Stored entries
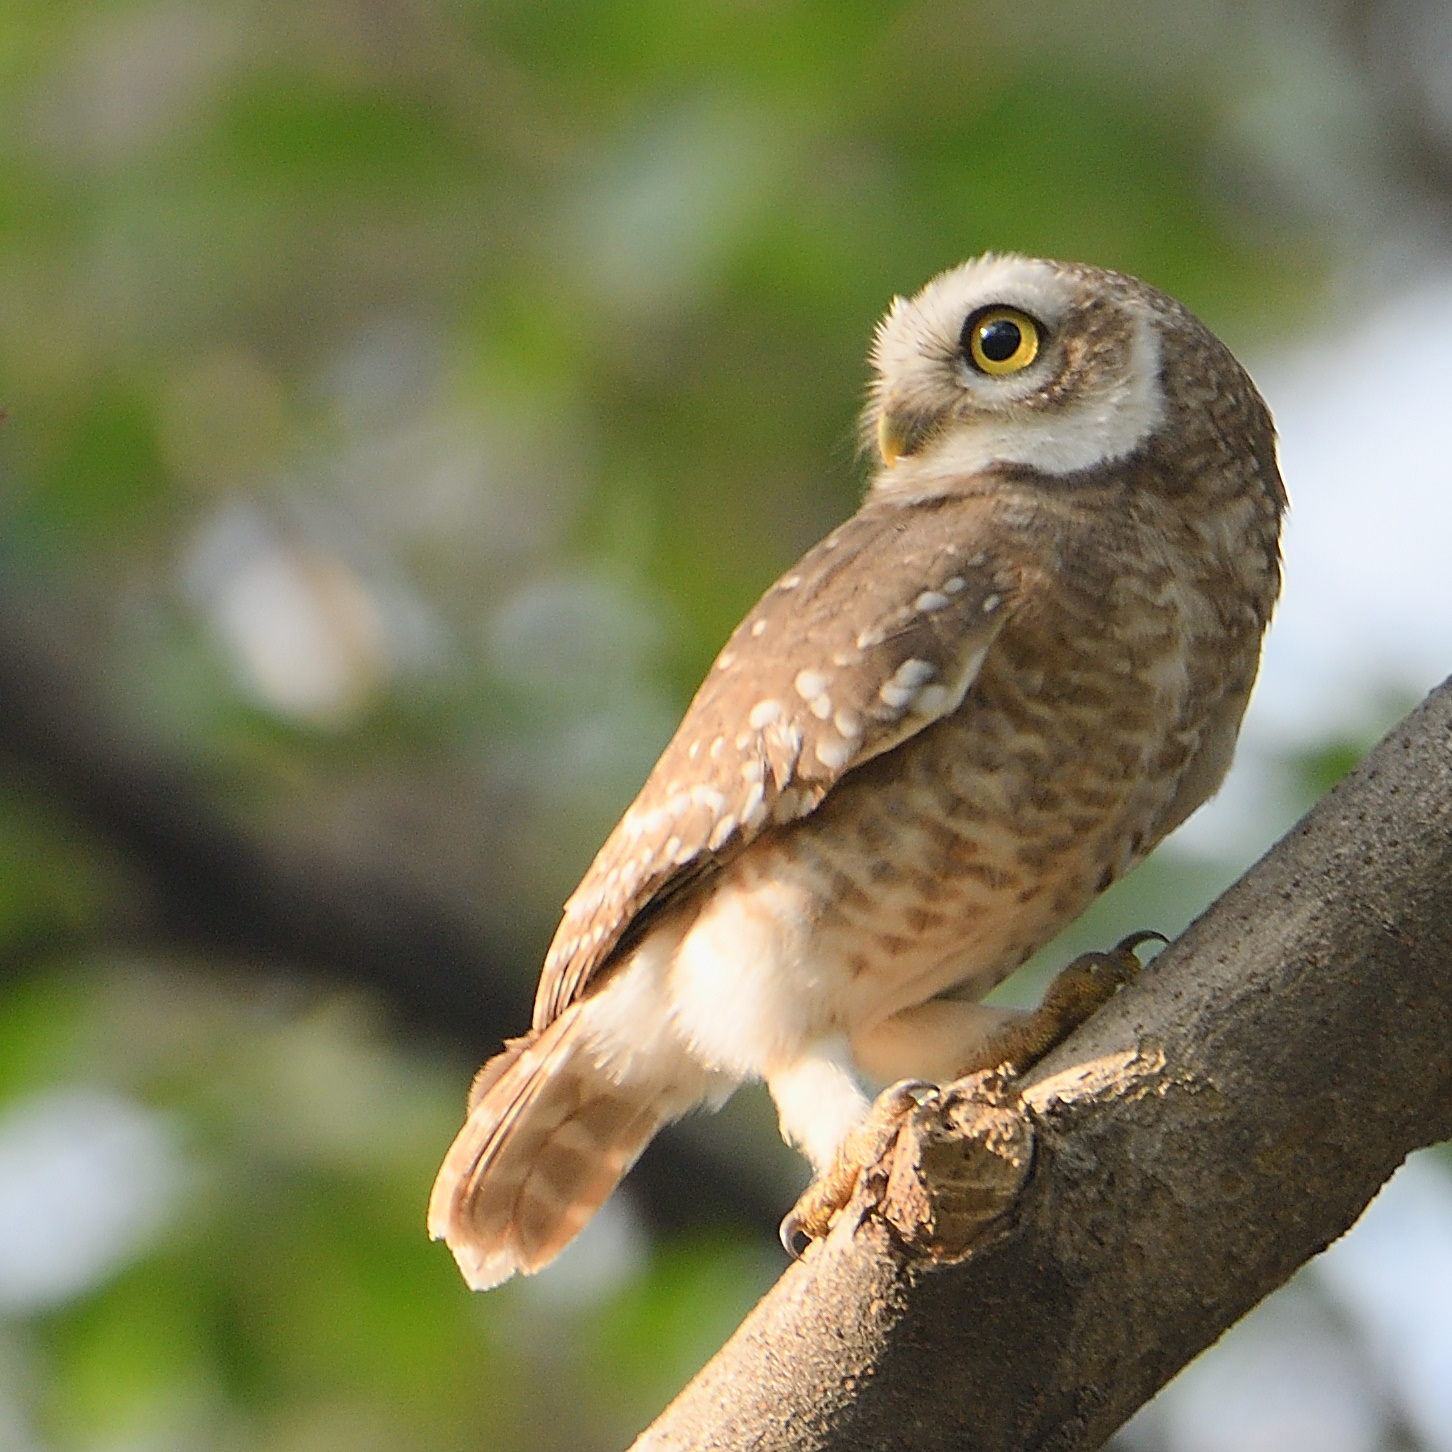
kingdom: Animalia
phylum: Chordata
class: Aves
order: Strigiformes
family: Strigidae
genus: Athene
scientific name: Athene brama
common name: Spotted owlet
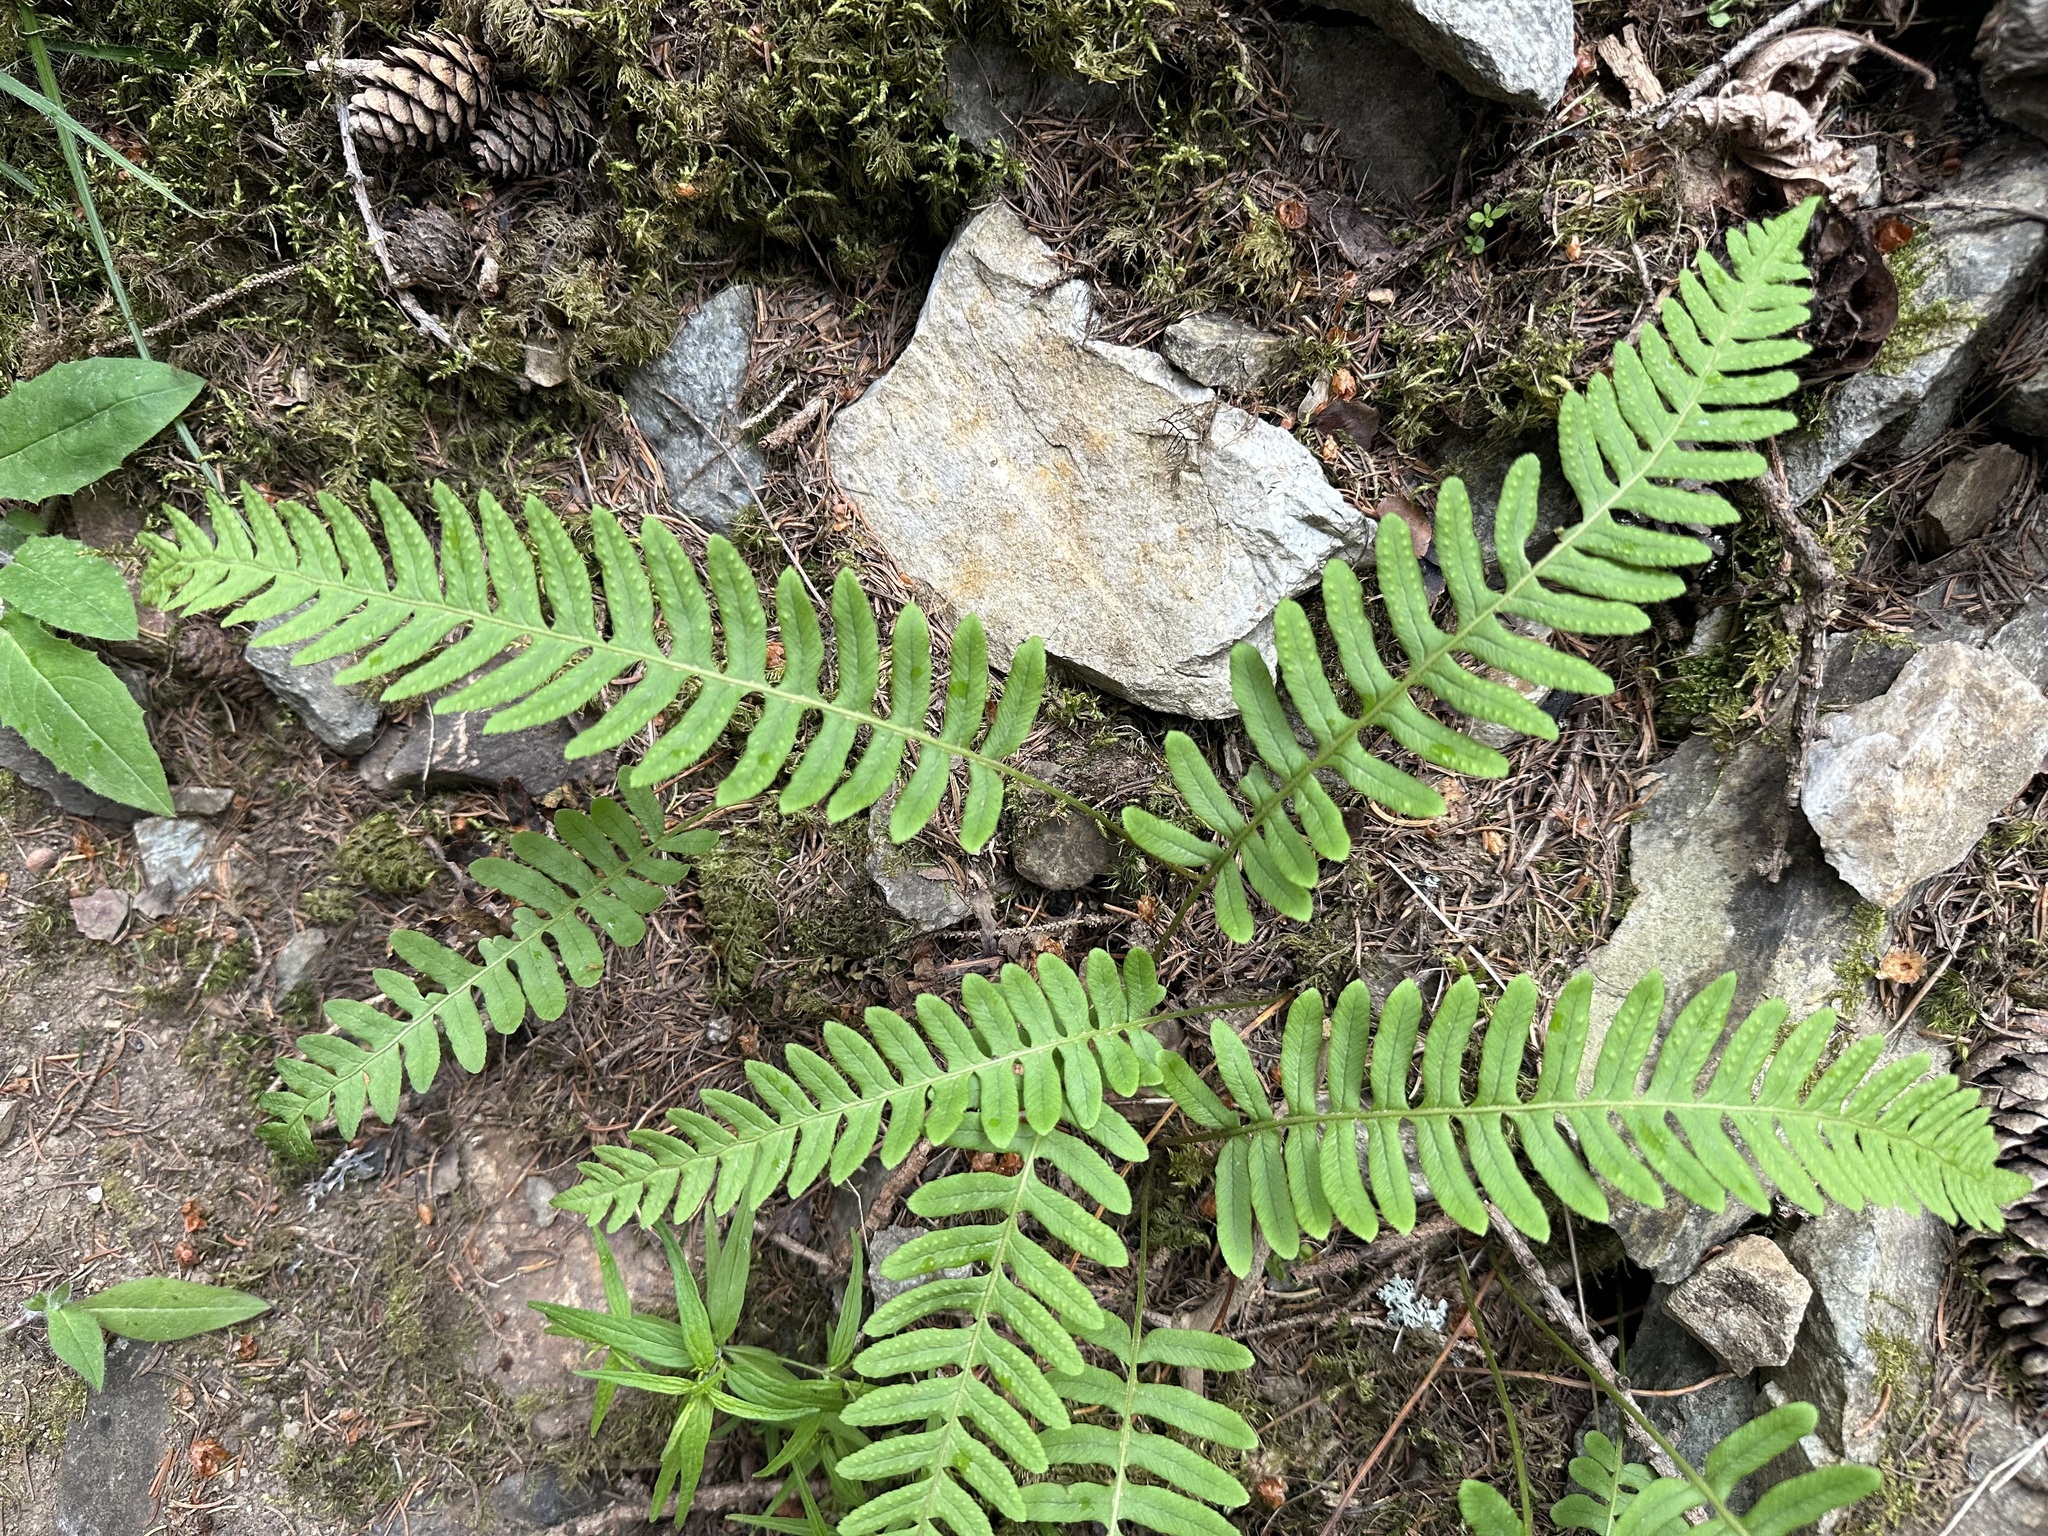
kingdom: Plantae
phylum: Tracheophyta
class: Polypodiopsida
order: Polypodiales
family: Polypodiaceae
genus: Polypodium
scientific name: Polypodium vulgare
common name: Common polypody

WHAT YOU ARE ASKED TO DO: Can you turn the entries into a numbered list, beginning at the line that contains "genus: Athene" and continuing through the end of the entries? Skip any blank lines and leave the pictures out.

FULL SOLUTION:
1. genus: Athene
2. scientific name: Athene brama
3. common name: Spotted owlet
4. kingdom: Plantae
5. phylum: Tracheophyta
6. class: Polypodiopsida
7. order: Polypodiales
8. family: Polypodiaceae
9. genus: Polypodium
10. scientific name: Polypodium vulgare
11. common name: Common polypody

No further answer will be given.